Biomethane, a new system of incentives in Italy

With a decree made in December, Italy has introduced a new system of incentives for biomethane fed into the grid, destined for cogeneration or sold as motor fuel. These are measures which could attract up to € 2 billion of investment over the next five years.

10/01/2014
Biomethane, a new system of incentives in Italy

With a decree made in December, Italy has introduced a new system of incentives for biomethane fed into the grid, destined for cogeneration or sold as motor fuel. These are measures which, according to Stefano Bozzetto of the European Biogas Association, could attract up to € 2 billion of investment over the next five years.

The most generous of the incentives is for biomethane destined for use as automotive fuel. It has been decided to issue twenty-year certificates for the use of biofuels (Italian Ministry of Agriculture and Forestry decree 29/04/2008 and subsequent amendments). The 28/11 decree has already set double incentives for the use of biofuels derived from by-products or waste products. The possibility of co-digesting by-products with other organic products is also provided for, with a limit of 30% by weight. In this case, the increase will be applied on 70% of the biomethane produced.

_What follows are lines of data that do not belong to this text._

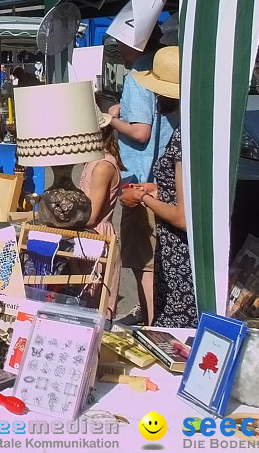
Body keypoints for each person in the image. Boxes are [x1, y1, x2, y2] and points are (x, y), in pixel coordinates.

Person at [118, 47, 197, 328]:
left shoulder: (183, 139)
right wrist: (152, 189)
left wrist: (143, 197)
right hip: (178, 254)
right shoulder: (191, 129)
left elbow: (182, 216)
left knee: (175, 330)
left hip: (180, 258)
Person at [107, 28, 171, 324]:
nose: (119, 49)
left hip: (140, 179)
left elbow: (140, 131)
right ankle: (159, 321)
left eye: (121, 44)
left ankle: (151, 326)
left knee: (143, 262)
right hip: (167, 176)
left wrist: (111, 119)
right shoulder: (167, 66)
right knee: (161, 260)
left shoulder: (139, 73)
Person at [75, 107, 125, 318]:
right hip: (86, 235)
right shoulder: (92, 160)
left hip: (96, 237)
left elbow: (93, 214)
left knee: (94, 303)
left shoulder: (103, 166)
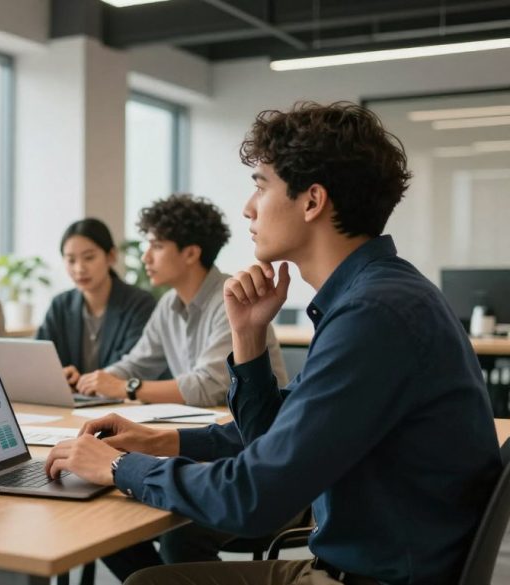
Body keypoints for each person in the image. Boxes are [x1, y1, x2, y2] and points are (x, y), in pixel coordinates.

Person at [46, 102, 501, 585]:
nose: (247, 207)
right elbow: (280, 433)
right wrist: (242, 343)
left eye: (260, 184)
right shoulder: (377, 294)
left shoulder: (372, 315)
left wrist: (119, 466)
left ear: (312, 202)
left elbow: (253, 498)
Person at [75, 194, 288, 406]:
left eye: (157, 246)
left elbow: (207, 386)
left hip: (257, 431)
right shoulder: (168, 303)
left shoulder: (233, 299)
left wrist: (126, 388)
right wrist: (91, 383)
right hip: (208, 427)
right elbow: (137, 364)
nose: (145, 257)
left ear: (191, 254)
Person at [36, 218, 156, 388]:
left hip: (121, 403)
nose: (79, 269)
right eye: (71, 260)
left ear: (111, 256)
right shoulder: (60, 305)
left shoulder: (139, 304)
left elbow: (136, 366)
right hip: (71, 402)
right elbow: (39, 359)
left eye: (89, 258)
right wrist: (60, 375)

There is also a notable bonus which should prompt farms to become direct distributors of the fuel produced. In cases where the biomethane producer brings their product to market (for use as automotive fuel) through a new distribution point at their own cost, and without using the natural gas transmission network, they are entitled to a 50% increase in incentives, for a ten-year period.

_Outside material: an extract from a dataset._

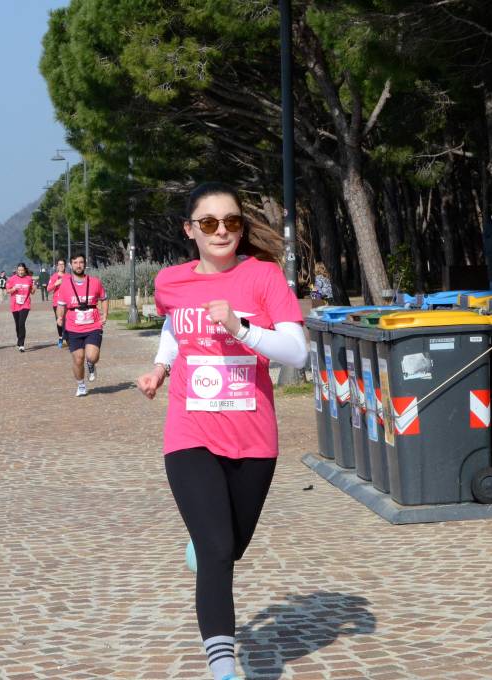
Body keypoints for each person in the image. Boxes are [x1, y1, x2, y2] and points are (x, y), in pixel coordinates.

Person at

For feeding into the grid, the producer is entitled to a special rate, for twenty years, equal to twice the 2012 market value for natural gas, less the monthly cost of the gas itself, if selling directly on the market. There is a 10% increase for smaller plants with a production capacity of less than 500 standard cubic metres per hour (500 Sm3/hour), and a 10% reduction for larger plants, greater than 1000 Sm3/hour.

For plants under 500 Sm3/hour, rather than selling the gas on the market they can opt for dedicated withdrawal by the GSE of all the biomethane for twice the 2012 market price for gas. Plants with a production capacity of between 250 e 500 Sm3/hour must, however, guarantee the use of by-products or waste products, making up at least 50% of the total, by weight. Plants using by-products exclusively are entitled to a 50% increase in the incentive.

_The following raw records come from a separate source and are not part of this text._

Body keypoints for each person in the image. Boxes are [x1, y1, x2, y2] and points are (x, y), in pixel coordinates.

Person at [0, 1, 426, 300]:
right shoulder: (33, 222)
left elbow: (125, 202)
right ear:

For biomethane employed for cogeneration the bonus consists of the current electricity rates for biogas, net of the energy consumption for the high-yield cogeneration plant. It should be considered that this allows generation of electrical energy with a greater net efficiency than that offered by using biogas alone. The use of biomethane for the generation of electricity will be removed from tender costs and accounts, despite falling within the spending limits set for non-photovoltaic renewables.

The decree states the possibility of reconverting an existing biogas plant to biomethane production, either fully or in part. However, the benefits will be reduced in such cases, with only 40% of the incentives being awarded if the biomethane production is fed into the grid or used for the production of electricity, and 70% if used for motor fuel.